The 70th Anniversary of D-Day – a powerful monologue

Bob Hope was not only an entertainer but a passionate supporter of the troops both during World War II and after.  The night of D-Day, June 6, 1944, Americans were tuned to their radios, eager for any invasion news updates that they could get.  Most shows were pre-empted for news broadcasts, but Bob Hope went on the air at 10:15pm on NBC.  Instead of his normal antics, he began his show with this sober and reverent monologue that withstands 70 years of time.
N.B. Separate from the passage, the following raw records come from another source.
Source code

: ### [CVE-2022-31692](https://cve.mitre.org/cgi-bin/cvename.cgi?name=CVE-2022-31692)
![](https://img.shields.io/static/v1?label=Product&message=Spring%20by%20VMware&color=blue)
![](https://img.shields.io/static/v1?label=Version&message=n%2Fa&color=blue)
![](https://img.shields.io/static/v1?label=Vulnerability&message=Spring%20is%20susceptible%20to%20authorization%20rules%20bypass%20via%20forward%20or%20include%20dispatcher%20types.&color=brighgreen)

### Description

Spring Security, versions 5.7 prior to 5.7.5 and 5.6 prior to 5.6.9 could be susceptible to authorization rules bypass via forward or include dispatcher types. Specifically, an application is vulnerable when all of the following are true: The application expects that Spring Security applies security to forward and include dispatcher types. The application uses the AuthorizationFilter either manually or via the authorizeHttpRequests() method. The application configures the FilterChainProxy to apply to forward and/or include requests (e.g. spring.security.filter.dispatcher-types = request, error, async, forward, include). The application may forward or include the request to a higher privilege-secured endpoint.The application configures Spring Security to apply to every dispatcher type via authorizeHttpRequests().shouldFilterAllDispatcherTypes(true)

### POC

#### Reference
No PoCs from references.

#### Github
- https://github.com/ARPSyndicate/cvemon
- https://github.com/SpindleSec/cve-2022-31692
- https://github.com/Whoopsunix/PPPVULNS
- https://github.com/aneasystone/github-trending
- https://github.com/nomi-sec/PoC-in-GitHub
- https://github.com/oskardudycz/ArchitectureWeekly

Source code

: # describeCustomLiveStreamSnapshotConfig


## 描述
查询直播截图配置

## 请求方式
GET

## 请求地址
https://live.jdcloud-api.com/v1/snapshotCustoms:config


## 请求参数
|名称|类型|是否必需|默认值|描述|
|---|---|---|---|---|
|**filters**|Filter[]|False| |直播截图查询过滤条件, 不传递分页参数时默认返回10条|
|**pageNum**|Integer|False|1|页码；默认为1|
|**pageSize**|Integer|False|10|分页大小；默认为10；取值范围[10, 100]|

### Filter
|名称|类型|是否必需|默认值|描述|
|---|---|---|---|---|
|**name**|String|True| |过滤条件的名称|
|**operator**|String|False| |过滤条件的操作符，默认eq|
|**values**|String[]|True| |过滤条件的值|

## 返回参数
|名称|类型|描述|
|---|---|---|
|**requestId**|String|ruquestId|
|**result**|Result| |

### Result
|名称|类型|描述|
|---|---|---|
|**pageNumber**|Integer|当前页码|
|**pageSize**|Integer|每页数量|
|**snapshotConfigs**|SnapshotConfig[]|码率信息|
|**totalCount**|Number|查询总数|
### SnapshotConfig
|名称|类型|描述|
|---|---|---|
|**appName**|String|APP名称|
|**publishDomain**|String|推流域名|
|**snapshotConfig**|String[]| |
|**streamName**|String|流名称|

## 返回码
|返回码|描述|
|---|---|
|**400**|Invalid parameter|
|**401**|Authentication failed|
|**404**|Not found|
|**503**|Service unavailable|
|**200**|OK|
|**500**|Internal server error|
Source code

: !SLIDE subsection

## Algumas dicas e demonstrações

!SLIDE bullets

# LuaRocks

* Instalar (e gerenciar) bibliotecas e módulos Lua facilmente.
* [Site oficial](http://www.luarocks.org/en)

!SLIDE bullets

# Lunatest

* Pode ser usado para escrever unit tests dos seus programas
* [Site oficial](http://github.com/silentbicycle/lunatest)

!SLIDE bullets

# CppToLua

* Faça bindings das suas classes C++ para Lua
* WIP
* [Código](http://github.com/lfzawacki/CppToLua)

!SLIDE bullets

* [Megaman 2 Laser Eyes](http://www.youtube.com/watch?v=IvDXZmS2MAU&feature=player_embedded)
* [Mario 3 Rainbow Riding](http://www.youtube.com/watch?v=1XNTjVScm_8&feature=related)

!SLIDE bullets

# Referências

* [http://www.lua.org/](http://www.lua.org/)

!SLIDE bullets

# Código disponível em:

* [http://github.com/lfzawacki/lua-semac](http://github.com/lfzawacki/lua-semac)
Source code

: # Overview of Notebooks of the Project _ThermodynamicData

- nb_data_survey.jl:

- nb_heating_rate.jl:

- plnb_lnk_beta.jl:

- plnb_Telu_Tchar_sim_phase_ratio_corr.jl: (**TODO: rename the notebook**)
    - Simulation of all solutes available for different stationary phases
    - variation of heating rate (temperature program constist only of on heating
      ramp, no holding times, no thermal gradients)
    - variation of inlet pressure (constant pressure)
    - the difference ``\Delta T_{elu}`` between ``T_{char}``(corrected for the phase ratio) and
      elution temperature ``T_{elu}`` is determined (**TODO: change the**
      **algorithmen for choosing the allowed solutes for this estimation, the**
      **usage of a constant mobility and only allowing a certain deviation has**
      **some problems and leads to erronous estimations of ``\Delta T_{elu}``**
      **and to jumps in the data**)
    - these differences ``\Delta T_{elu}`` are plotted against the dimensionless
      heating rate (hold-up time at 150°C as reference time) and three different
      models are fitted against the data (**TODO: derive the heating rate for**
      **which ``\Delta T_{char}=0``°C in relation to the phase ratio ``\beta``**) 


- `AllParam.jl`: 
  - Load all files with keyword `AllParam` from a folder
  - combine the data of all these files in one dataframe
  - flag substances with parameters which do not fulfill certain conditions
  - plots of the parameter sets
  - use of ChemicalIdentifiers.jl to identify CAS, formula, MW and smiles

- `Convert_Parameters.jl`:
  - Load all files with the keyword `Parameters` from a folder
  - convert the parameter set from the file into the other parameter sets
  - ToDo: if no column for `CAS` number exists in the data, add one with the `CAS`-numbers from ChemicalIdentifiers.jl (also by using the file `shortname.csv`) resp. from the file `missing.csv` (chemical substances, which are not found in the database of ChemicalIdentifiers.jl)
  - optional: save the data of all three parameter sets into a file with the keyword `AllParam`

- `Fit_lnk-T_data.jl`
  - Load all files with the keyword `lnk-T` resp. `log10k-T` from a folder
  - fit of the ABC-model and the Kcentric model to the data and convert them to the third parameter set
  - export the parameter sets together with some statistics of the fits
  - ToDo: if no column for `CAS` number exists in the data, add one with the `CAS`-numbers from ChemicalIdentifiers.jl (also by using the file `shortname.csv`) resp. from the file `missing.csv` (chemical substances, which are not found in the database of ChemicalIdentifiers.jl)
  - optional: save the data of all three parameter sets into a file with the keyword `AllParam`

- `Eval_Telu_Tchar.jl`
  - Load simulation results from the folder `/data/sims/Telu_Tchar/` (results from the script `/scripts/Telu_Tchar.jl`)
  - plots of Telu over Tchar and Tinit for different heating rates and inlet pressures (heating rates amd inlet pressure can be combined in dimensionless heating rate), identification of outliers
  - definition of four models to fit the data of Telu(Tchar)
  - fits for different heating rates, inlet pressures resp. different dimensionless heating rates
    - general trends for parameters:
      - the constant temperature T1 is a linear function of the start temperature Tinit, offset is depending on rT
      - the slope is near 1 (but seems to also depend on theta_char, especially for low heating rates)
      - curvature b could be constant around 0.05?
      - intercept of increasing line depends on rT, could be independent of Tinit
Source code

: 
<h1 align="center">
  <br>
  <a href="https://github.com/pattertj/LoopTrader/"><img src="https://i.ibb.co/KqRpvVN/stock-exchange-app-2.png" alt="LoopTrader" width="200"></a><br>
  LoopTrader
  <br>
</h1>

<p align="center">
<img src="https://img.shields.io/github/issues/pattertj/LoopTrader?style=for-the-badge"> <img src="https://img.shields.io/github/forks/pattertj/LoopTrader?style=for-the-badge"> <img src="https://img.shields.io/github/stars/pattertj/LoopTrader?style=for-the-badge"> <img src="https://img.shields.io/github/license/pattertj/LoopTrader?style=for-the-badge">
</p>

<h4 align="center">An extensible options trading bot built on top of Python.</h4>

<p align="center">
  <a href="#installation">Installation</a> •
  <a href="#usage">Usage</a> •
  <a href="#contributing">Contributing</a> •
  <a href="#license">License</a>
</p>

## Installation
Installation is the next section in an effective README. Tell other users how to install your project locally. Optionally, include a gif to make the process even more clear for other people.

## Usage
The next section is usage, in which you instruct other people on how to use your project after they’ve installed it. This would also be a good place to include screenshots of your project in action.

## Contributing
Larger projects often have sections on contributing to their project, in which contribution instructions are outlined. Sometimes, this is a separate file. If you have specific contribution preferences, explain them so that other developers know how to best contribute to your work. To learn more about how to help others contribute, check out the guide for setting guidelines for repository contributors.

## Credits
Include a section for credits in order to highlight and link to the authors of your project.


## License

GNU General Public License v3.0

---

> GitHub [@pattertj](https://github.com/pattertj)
“Folks, this is Bob Hope speaking from a P-38 airfield out here near Van Nuys, California. We look forward to being with these men and doing our regular show here but, of course, nobody feels like getting up and being funny on a night like this. But we did want to go through with our plans and visit with these fellas because these are the same kinds of boys that are flying those 11,000 planes in our big effort. What’s happened during these last few hours not one of us will ever forget. How could you forget? You sat up all night by the radio and heard the bulletins, the flashes, the voices coming across from England. The commentators, the pilots returning from their greatest of all missions. Newsboys yelling in the street and it seemed that one world was ending and a new world beginning; that history was closing one book and opening a new one. And, somehow, we knew it had to be a better one. You sat there and dawn began to sneak in and you thought of the hundreds of thousands of kids you’d seen in camps the past two or three years – the kids who scream and whistle when they hear a gag and a song. And now you could see all of them again in four thousand ships on the English Channel, tumbling out of thousands of planes over Normandy and the occupied coast, in countless landing barges crashing the Nazi gate and going on through to do the job of all of us. The sun came up and you sat there looking at that huge black headline, that one great black word with the exclamation point: Invasion! The one word that the whole world has waited for, that all of us have worked for. We knew we’d wake up one morning and have to meet it face to face, the word in which America’s invested everything these 30 long months. The efforts of millions of Americans building planes and weapons. The shipyards and the men who took the stuff across. Little kids buying war stamps and housewives straining bacon grease. Farmers working around the clock. Millions of young men sweating it out in camps and fighting the battles that paved the way for that headline this morning. Now the investment must pay for this generation and all generations to come. And, folks, what a wonderful thing it is that no matter the price, the reward will be greater than the sacrifice. We hope that thought can go along with a prayer tonight, the prayer of a whole nation. God bless those kids across the English Channel.”